- WHAT YOU HAVE TO DO
Wherever the word "Border" appears in a line of the data, that line should be copied.

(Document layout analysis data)
:::::

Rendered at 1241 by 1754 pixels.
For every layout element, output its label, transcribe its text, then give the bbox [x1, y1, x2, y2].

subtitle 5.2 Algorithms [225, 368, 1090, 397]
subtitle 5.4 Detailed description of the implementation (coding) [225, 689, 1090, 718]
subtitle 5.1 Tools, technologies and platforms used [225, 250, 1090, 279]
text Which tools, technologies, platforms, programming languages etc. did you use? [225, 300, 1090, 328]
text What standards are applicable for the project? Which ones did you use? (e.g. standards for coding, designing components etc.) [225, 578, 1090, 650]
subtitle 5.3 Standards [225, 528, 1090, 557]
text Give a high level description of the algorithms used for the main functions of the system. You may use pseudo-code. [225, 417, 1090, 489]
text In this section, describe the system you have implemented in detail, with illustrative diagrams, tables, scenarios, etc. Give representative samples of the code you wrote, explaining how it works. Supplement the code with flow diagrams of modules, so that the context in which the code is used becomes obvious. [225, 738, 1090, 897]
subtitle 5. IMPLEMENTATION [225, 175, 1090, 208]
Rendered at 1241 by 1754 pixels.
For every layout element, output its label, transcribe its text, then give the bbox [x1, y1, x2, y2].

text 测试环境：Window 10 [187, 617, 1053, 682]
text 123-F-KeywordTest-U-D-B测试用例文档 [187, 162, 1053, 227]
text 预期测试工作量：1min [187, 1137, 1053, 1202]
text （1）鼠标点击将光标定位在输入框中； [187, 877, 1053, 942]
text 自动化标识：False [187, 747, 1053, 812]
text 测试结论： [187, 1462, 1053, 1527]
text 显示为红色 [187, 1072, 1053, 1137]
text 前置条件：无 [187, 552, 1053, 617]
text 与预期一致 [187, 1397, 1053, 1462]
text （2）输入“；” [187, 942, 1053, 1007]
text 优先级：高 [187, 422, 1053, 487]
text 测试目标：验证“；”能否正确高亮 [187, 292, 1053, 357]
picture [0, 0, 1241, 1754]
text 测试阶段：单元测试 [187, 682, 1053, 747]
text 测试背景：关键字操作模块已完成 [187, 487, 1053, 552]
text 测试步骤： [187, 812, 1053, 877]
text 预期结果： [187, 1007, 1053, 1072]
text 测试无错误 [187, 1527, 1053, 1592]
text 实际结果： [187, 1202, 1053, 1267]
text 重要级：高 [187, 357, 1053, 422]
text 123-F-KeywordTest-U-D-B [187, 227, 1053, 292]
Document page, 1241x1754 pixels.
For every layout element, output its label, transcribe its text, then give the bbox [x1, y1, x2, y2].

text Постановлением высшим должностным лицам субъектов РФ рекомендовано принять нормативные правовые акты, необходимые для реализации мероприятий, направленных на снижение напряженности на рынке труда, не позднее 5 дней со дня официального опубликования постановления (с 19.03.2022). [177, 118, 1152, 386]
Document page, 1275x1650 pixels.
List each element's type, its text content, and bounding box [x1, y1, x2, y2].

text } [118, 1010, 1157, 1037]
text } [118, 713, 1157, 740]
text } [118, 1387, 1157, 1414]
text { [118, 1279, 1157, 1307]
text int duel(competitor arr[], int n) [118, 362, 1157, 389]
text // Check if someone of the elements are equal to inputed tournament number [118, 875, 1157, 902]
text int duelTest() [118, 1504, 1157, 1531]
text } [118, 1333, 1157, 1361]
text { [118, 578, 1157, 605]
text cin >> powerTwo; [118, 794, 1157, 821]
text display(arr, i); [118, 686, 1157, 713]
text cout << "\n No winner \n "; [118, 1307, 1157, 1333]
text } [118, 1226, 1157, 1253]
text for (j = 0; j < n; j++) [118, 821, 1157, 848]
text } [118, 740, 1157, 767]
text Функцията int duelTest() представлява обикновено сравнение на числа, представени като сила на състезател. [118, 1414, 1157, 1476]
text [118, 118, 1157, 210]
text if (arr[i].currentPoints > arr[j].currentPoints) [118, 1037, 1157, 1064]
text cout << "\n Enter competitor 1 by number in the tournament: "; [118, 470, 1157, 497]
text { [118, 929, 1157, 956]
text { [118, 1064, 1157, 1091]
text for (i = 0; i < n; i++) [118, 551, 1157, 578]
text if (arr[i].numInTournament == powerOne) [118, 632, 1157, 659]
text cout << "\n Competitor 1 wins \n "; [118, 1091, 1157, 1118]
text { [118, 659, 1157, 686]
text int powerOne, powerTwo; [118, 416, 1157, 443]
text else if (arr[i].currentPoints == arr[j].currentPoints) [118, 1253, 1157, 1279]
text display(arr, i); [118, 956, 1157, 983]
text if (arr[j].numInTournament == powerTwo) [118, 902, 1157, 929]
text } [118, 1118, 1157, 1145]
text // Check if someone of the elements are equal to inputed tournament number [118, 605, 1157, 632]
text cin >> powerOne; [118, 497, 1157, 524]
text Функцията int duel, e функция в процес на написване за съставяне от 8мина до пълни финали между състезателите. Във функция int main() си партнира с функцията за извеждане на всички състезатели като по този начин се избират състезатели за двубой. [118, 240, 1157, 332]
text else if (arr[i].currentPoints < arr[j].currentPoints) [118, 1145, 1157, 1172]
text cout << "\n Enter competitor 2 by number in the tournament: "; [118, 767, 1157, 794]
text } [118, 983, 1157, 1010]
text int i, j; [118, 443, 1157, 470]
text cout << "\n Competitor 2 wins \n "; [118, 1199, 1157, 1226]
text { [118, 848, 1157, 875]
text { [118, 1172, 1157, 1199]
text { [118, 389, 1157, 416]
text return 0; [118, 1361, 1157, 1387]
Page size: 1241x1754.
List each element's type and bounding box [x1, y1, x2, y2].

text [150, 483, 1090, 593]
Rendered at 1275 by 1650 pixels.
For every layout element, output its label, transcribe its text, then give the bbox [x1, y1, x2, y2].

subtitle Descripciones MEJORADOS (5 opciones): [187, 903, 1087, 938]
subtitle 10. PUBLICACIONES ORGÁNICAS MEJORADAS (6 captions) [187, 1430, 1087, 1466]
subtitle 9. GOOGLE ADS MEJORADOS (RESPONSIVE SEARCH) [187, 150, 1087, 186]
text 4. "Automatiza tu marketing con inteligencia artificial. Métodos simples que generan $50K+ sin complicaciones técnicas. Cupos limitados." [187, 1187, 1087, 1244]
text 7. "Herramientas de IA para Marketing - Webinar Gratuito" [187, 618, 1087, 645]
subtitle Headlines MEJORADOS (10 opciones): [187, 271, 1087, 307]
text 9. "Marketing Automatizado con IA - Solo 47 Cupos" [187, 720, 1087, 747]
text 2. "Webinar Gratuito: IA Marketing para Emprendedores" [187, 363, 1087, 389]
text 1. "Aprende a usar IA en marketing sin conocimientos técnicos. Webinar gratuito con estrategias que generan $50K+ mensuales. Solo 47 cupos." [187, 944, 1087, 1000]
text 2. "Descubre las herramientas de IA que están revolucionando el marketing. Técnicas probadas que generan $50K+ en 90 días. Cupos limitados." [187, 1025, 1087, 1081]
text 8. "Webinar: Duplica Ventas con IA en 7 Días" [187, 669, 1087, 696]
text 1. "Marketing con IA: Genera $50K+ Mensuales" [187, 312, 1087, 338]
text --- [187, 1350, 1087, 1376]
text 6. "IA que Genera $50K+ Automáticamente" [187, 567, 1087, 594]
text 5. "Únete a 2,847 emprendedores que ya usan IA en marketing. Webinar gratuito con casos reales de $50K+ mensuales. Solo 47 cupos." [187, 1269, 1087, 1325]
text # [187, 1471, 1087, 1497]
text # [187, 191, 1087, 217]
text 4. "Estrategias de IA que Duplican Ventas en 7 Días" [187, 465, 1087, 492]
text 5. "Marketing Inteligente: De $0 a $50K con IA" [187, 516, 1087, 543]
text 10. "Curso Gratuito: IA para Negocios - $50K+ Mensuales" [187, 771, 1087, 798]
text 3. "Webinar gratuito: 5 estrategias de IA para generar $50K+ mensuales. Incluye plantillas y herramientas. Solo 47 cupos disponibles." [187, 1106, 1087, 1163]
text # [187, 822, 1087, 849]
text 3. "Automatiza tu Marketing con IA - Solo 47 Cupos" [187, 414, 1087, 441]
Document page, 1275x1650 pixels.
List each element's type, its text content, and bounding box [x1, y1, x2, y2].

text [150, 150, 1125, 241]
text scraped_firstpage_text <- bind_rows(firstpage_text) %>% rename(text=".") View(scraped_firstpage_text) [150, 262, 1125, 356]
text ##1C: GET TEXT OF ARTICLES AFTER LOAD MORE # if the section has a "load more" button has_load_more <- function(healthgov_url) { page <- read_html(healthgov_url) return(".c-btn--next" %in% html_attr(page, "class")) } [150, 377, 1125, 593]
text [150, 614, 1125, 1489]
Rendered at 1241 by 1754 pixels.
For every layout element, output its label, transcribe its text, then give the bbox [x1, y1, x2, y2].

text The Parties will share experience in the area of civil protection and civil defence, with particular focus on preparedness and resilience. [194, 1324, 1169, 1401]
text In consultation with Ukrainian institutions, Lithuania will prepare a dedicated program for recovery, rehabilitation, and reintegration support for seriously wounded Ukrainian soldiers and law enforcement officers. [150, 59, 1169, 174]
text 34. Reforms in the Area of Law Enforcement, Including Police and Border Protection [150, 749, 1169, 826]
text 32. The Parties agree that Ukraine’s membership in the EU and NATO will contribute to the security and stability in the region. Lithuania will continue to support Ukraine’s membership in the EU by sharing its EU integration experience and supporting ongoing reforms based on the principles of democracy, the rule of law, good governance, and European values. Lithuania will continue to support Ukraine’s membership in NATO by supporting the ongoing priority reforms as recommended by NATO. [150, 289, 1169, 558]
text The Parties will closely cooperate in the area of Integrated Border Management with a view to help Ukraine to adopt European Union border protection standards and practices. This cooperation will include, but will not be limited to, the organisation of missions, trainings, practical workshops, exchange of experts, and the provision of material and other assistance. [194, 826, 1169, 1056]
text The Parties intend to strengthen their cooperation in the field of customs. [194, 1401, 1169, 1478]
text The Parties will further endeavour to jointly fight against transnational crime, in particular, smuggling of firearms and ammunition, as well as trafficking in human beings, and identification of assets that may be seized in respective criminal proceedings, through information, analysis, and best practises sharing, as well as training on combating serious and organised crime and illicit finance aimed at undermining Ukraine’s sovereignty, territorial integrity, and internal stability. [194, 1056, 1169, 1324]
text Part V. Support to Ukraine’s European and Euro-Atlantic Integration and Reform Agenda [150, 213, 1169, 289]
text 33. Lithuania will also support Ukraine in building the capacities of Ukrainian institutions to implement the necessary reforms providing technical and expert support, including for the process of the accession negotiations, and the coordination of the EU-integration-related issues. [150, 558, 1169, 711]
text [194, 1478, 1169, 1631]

:::::

- EXERCISE SOLUTION
text 34. Reforms in the Area of Law Enforcement, Including Police and Border Protection [150, 749, 1169, 826]
text The Parties will closely cooperate in the area of Integrated Border Management with a view to help Ukraine to adopt European Union border protection standards and practices. This cooperation will include, but will not be limited to, the organisation of missions, trainings, practical workshops, exchange of experts, and the provision of material and other assistance. [194, 826, 1169, 1056]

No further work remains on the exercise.